Gonzaga Article - The Lawyer Fall/Winter 2002 - 7
E.J. Hunt '80
Milwaukee, Wisconsin
From his early years, E.J. Hunt understood the value of liberty. His parents had emigrated from Ireland where his father had been imprisoned by authorities without trial on suspicion of ties with the Irish Republican Army. His father's experience provided E.J. with a very personal object lesson about the need to protect the rights of individuals - particularly the powerless - against the vast resources and power of the state. This was a lesson that would ultimately shape his personal vision and his professional life.
E.J. Hunt grew up on the South side of Chicago in a poor area called "the back of the yards". As a young man he attended St. Ignatius High - a well-known Jesuit secondary school. Hunt says his Jesuit education with its traditional emphasis on academic excellence and the service of others was an enormously important and positive influence on him. Thirty years after his high school graduation, a grateful Hunt would endow a scholarship for poor and disadvantaged students at his alma mater. He wanted to do his part to ensure that there would be others who would benefit from the same exceptional opportunity he had decades earlier at St. Ignatius. After high school, Hunt continued his education with the Jesuits at Marquette University in Milwaukee. Hunt enjoyed his college experience and his continued association with the Jesuits. Outside the classroom, he played rugby for the school and reveled in the excitement of the glory years of Marquette basketball under the fered endary coach, Al McGuire. After graduating in 1976, Hunt spent a year in Chicago working for a title company and saving his money for graduate school. The following year he began his legal studies. To no one's surprise he did so at another Jesuit institution - Gonzaga.

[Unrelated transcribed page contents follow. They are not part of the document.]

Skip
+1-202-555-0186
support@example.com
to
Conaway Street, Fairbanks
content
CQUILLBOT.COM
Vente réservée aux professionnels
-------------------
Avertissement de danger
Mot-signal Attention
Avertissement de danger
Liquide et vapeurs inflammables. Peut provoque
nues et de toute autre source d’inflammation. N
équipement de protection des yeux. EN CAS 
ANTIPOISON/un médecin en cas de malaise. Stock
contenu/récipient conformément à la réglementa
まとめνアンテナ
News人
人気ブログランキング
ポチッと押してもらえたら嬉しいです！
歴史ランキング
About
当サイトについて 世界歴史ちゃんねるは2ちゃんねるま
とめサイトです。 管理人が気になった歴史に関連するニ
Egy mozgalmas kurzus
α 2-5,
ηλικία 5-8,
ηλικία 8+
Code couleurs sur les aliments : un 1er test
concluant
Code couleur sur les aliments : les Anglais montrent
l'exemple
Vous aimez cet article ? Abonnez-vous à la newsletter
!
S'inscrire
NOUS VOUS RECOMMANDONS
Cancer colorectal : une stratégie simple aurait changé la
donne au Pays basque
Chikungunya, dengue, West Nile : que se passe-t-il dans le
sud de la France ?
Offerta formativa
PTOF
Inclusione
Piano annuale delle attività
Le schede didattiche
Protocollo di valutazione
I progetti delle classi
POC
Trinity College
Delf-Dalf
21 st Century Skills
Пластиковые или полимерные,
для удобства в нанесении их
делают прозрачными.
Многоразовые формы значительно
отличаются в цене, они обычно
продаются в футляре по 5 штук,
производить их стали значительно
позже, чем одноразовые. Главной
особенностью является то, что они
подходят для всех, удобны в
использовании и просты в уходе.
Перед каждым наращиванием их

E.J. Hunt talks in superlatives when describing his time at the Law School. He speaks of the personal attention provided by the faculty, the great camaraderie and life-long friendships he formed with classmates such as Jim Walsh, Jim Kovac and Pam Resnick; and the extraordinary experience he had in the clinic under the tutelage of Professors Wilson, Hartje, McNeil and Critchlow. He also managed time to play rugby with University's club team which elected him "Captain of the Scrum." Rugby, he found, was the perfect antidote to the stress of legal studies.
After graduation, Hunt returned to Milwaukee and joined a business litigation firm. While the trial experience was valuable, he longed to get into the type of public service law he experienced at the clinic. He made an inquiry and was hired by a public defender program run by a former clinical law professor who was very familiar with the quality of Gonzaga's clinical program. Hunt spent five years in the office before moving on to teach and supervise in the clinical law program of the University of Wisconsin in Madison. While at Wisconsin he had many opportunities to meet with clinical professors from around the country and to hear in what high regard they held Gonzaga's program.
In 1991 Hunt opened his own private practice in Milwaukee. Today the Hunt Law Group is an "AV" rated firm that specializes in criminal defense trial work and post conviction appeals in both state and Federal Courts. In addition to the firm's main office in Milwaukee, there are satellite offices in Madison and Superior, Wisconsin.
His practice has both privately-retained clients and those who cannot afford to pay for their representation. Hunt has developed a deserved reputation for handling difficult and complex criminal cases. He participated in the longest criminal trial ever held in the United States District Court for the Eastern District of Wisconsin. His client was the only one of 17 defendants to receive a jury acquittal on a substantive RICO charge which would have resulted in a sentence of life in prison without parole. On the appellate side, his work has yielded a number of reported cases - including a 7th Circuit opinion which broke new ground by excluding a confidential informant's out-of-court statement identifying the defendant as the perpetrator.
Hunt is a past president of the Wisconsin Association of Criminal Defense Lawyers; a Lifetime member of the National Associations of Criminal Defense Lawyers; and a member of the Emeritus Panel of the Federal Defenders of the Eastern District of Wisconsin.
He is a frequent presenter at state and national CLE programs on criminal law. He was also selected as the expert legal commentator by Milwaukee's ABC affiliate for their two-week coverage of the highly publicized trial of former Green Bay Packer football star, Mark Chmura.
For many, the emotional trauma of criminal practice takes a significant toll. Hunt acknowledges that he has seen many tragic stories but he is not on the edge of "burnout". He considers his work a real privilege - an opportunity to preserve the liberties we are guaranteed under the constitution and to continue an important tradition of commitment and service - particularly to the poor and disenfranchised. Paraphrasing Clarence Darrow, he says "I have represented both the rich and the poor, but I have never represented the rich against the poor - the powerful against the powerless".
This ideal of service to the most vulnerable is what really animates E.J. Hunt. Criminal practice can be emotionally and physically draining, but as philosopher and psychiatrist Viktor Frankel has said "Man can take any what, any who and any where as long as there is a why.
"E.J. Hunt has found his why" and so he can truthfully say, "I could not think of a better profession to be in or a better type of law to practice."